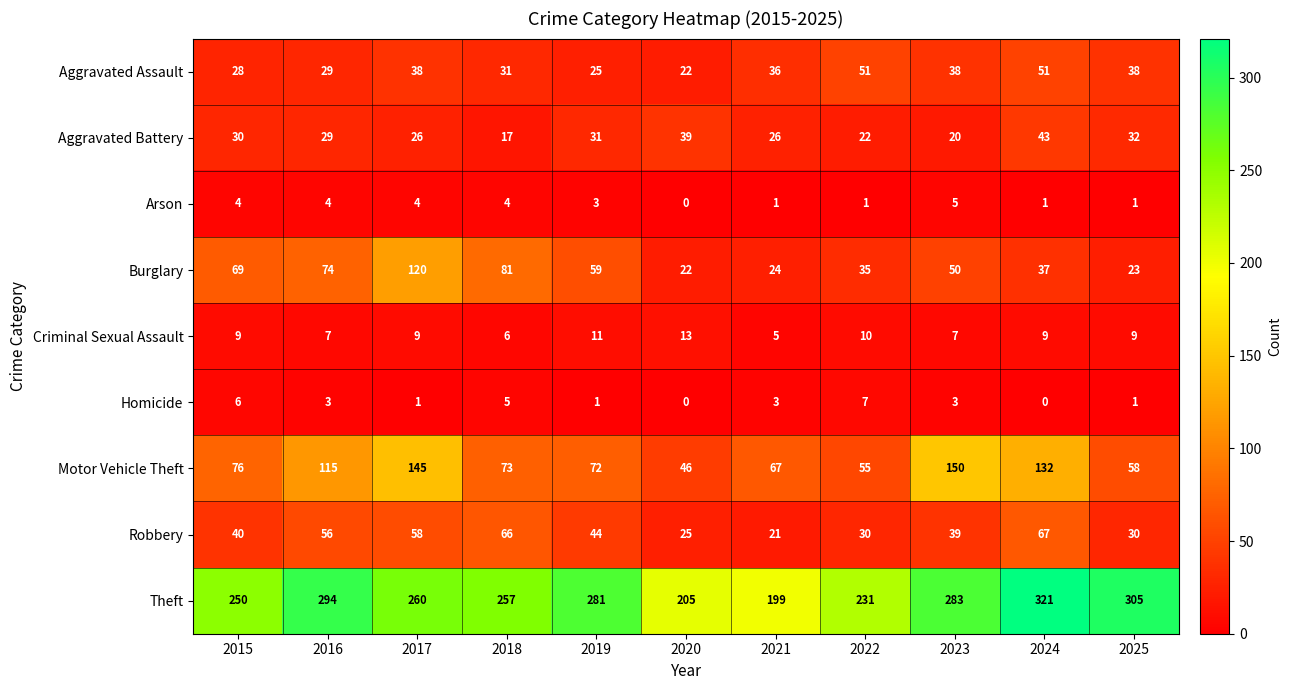

What is the sum of the Motor Vehicle Theft values at 2023 and 2020?

196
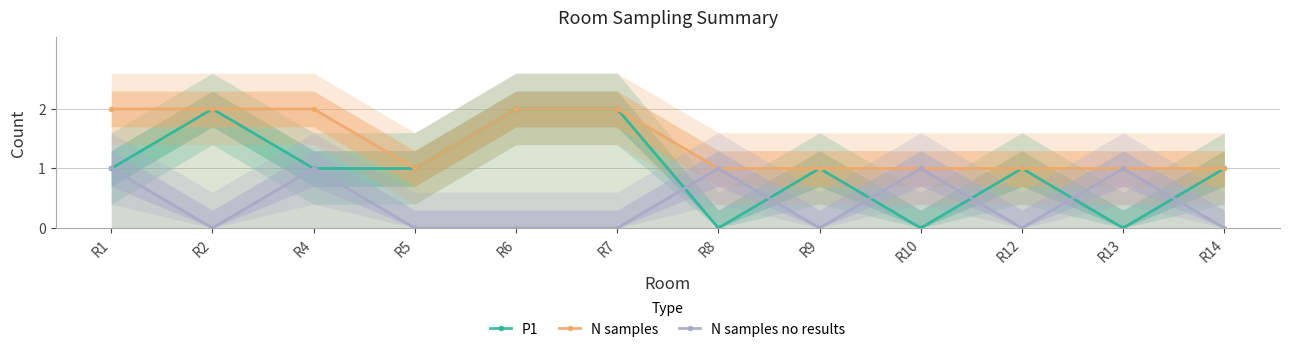

Which label corresponds to the smallest value in the chart?

R8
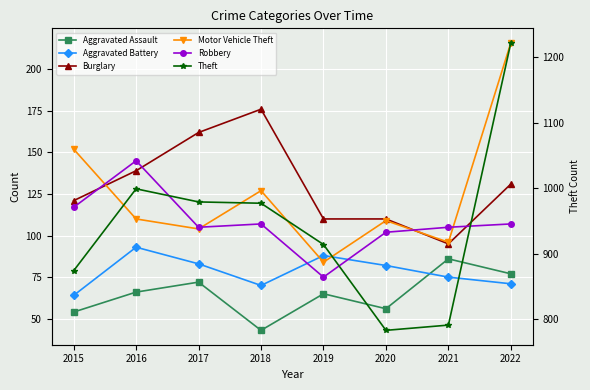

True or false: Aggravated Battery and Aggravated Assault cross at least once.

True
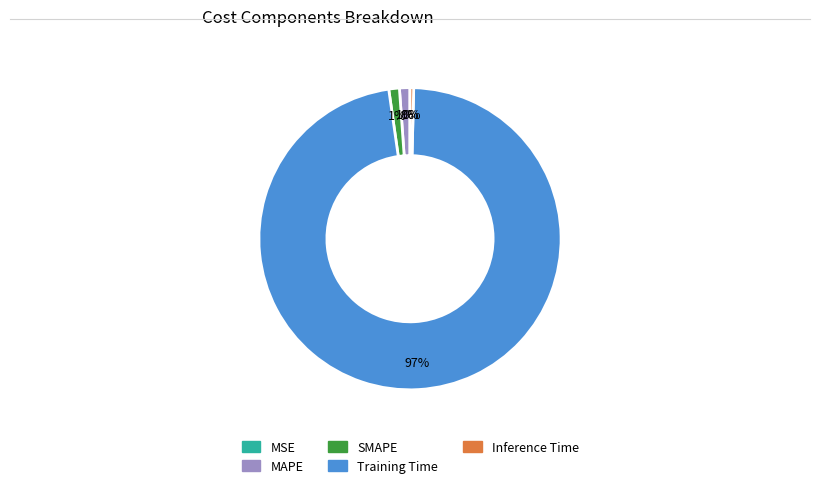

What is the largest slice in the pie chart?

Training Time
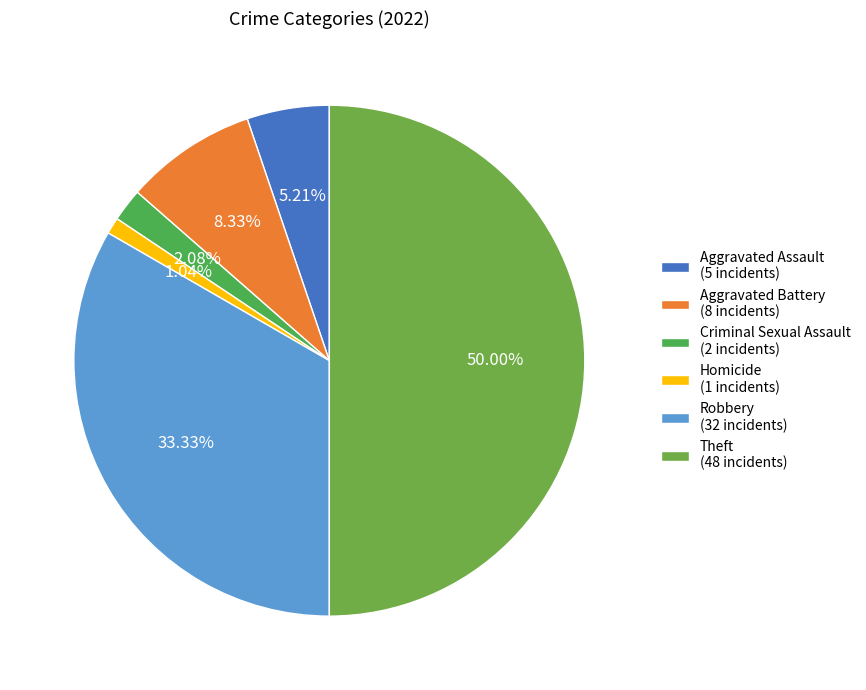

Is it true that Criminal Sexual Assault is 2% of the pie?

True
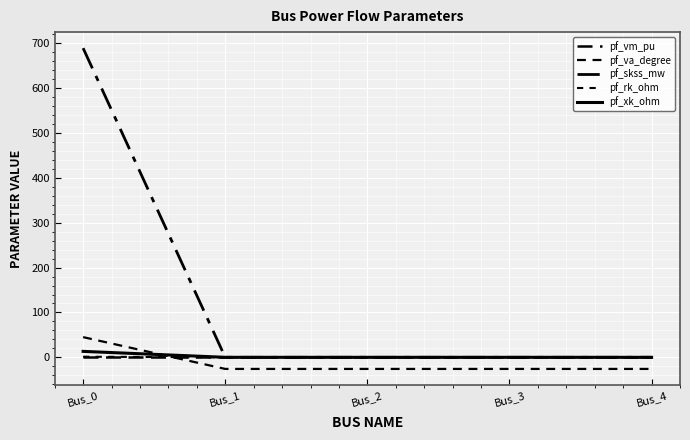

Which label corresponds to the largest value in the chart?

Bus_0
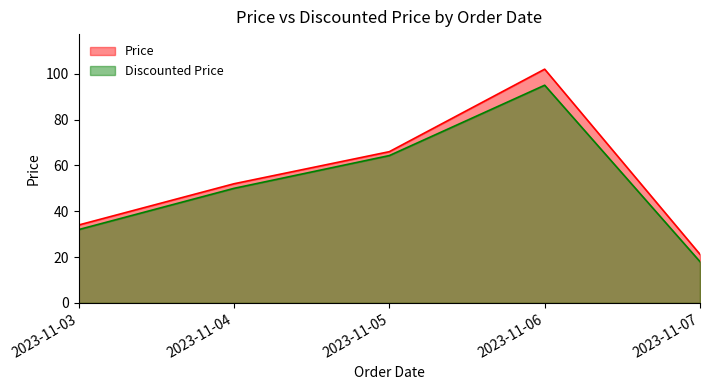

True or false: Price and Discounted Price cross at least once.

False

▬▬▬

— TASK TO COMPLETE —
Turn each line of the records above into an item in a numbered list. Skip the blank lines and leave out the pictures.

— THE ANSWER —
1. What is the sum of the Motor Vehicle Theft values at 2023 and 2020?
2. 196
3. Which label corresponds to the smallest value in the chart?
4. R8
5. True or false: Aggravated Battery and Aggravated Assault cross at least once.
6. True
7. What is the largest slice in the pie chart?
8. Training Time
9. Is it true that Criminal Sexual Assault is 2% of the pie?
10. True
11. Which label corresponds to the largest value in the chart?
12. Bus_0
13. True or false: Price and Discounted Price cross at least once.
14. False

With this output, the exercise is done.